I can no longer remember who first mentioned his name. Maybe it was Sebastião, the old soldier missing one leg who lived in the stairwell of the studio belonging to the invariably mournful Indian photographer Abu Cassamo. The café next door was owned by the perpetually drunk Senhor Leopoldo – one of the whites who did not take part in the great exodus to return to his homeland on the other side of the sea. He entertained the few customers who sought out his dingy café with incessant curses about the way everything had gone to the dogs since the young revolutionaries had entered the city and seized power.

'Everyone's laughing,' he used to say. 'But what are they laughing at? At everything going to hell? The blacks should be crying instead. Things were different in the old days, before…'

It might have been one of them. But it might also have been someone else, maybe some chance customer in the shop buying bread. But what I do remember quite clearly are the words that were spoken, the words that made me aware for the first time of the existence of a strange street kid named Nelio.
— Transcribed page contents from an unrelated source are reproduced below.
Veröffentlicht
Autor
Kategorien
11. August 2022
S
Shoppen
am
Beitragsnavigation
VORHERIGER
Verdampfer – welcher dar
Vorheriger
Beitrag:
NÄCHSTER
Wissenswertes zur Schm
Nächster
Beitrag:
'The President ought to make him his adviser. He's the smartest person in the whole country.'

Several days later one of the girls who sold bread pointed him out to me; I think it was the thin little girl called Dinoka, who was always swinging her hips so seductively whenever a man came by. She pointed at a group of street kids who had their headquarters right outside the theatre. The boy she identified as Nelio was the smallest of all. He might have been nine at the time.

'He's never been beaten up,' said Dinoka with awe. 'Just think, a street kid who's never been beaten up.'

The life of the street kids was hard. Once they ended up on the streets, there was most often no turning back. They lived in filth, sleeping in cardboard boxes and rusty cars, scavenging food wherever they could find it, drinking water from the cracked fountains that still remained from Dom Joaquim's day.